Sunday, December 09, 2012

Robert Gibbs explains Men Still Can't Have It All

rgbaby

The man whose belly launched a thousand MPREG fantasies, Robert Gibbs, has just completed Why Men Still Can't Have It All.  In the book, he not only explains how the world is set up against men, he explains that, as a menist, he used his position as White House spokesperson to ensure that women were restricted in the White House.

"With only 78% of the positions filled by men, I knew that a menist like myself was needed to ensure that we finally achieve the 100% we hadn't really seen in over a century. I thought about that as I finished a Hungry Man Angus Beef Charbroil XXL Sandwich.   Needing to make a statement, I burned my boxers but that only prompted Rahm Emanuel to joke that even I didn't want to touch my dirty drawers.  So I went to Target and bought a bra -- while lying to everyone that it was Janet Napolitano's and saying 'you know!' when asked how I got it -- and burned that.  The menist movement was fully launched."

Gibbs goes on for 18 pages about the first meeting of the menist movement and how his big contribution was in disputing the myth of the penile orgasm.  He then goes offers five pages on how early reality TV star Sarah Purcell was "the original Honey Boo Boo and Mama June combined into one comely package as mouth watering than a slice of Chili's Chocolate Chip Paradise Pie."
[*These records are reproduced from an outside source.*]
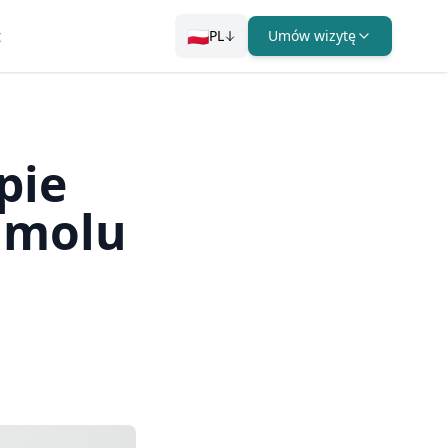
🇵🇱
t
PL
Umów wizytę
pie
umolu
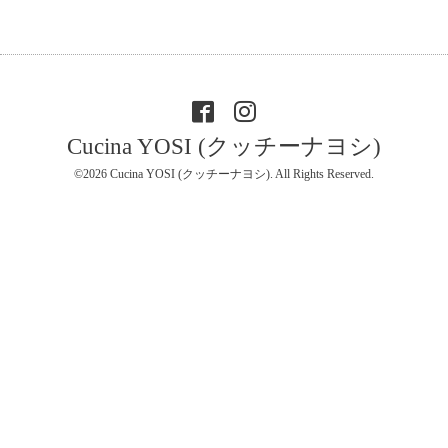
Cucina YOSI (クッチーナヨシ)
©2026
Cucina YOSI (クッチーナヨシ)
. All Rights Reserved.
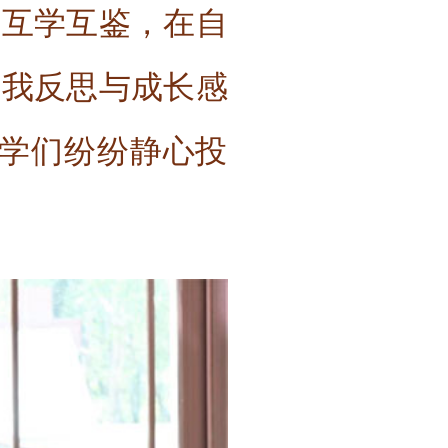
中互学互鉴，在自
自我反思与成长感
同学们纷纷静心投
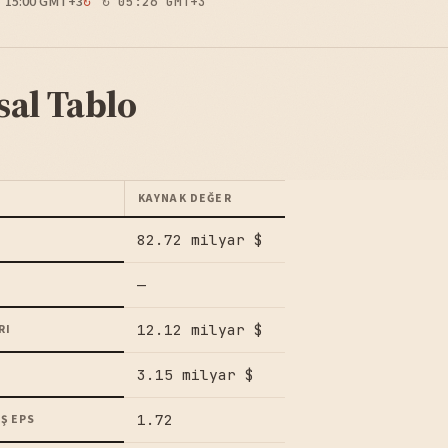
15:00 GMT+3
↻ 05:26 GMT+3
sal Tablo
KAYNAK DEĞER
82.72 milyar $
—
12.12 milyar $
RI
3.15 milyar $
1.72
Ş EPS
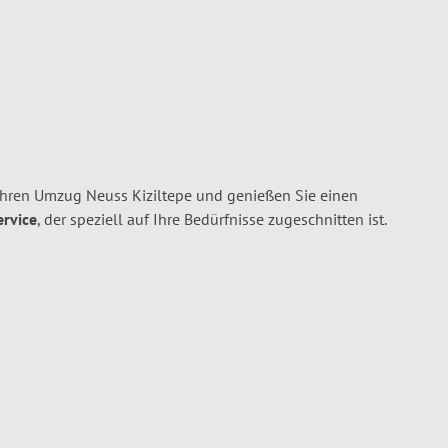
Ihren Umzug Neuss Kiziltepe und genießen Sie einen
ervice
, der speziell auf Ihre Bedürfnisse zugeschnitten ist.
In a section labeled "Regrets," Gibbs writes:

Like many other men, I have had to face the reality that I will most likely never be able to carry a pregnancy to term.  No matter how long I have tried and dreamed, I have yet to give birth.  It is a special ache, a special kind of loneliness that no woman could ever understand but that I can sob over when meeting men friends for chili cheese fries at Applebees.  



He also dishes on sex and politics.  Excerpt:



I basically never met a Republican until I was 17 and at Bible camp.  He wore ostrich skin boots, smelled of Canoe Cologne and red licorice, and drank Zima that he smuggled into the camp in 2-liter bottles of Tiki Punch Shasta.  He was Dudley Do Right and I was Betty Boop.  Oop-boop-a-doop!  We had sex quickly and afterwards he wiped his penis on my Snoopy blanket making me associate Sunday comics with so much more than mild laughter.  Totally.



He addresses body image by advising people to buy "stretchy fabrics" and "avoid mirrors."  Mainly he dispenses what he calls "hope lessons."

"Hope," Gibbs explains, "is that thing that keeps us eating Chips Ahoy! cookies even though there's never been one in history that actually tasted good."

He goes on to explain how hope "drove Obama straight into the White House without stopping for fries." He elaborates that hope "misled so many of us into believing that we could have it all.  We could have work and family!  But no matter how hard you try, there are still only 24 hours in a day and you will never be able to give birth.  Even sadder, as a men, we are rarely invited to either bridal or baby showers -- so just forget about eating those cute little finger sandwiches or pastel mints."

Time and again, what stands out most, other than his irrational hatred of women,  is how food pops up in at least every other paragraph.  In the final pages of the book, Gibbs address this and confesses, "What some might call an obsession, I proudly call an active addiction.  And while sexism and inequality may prevent me from ever actually giving birth, I have had many a large bowel movement.  That's something no woman will ever be able to take away from me."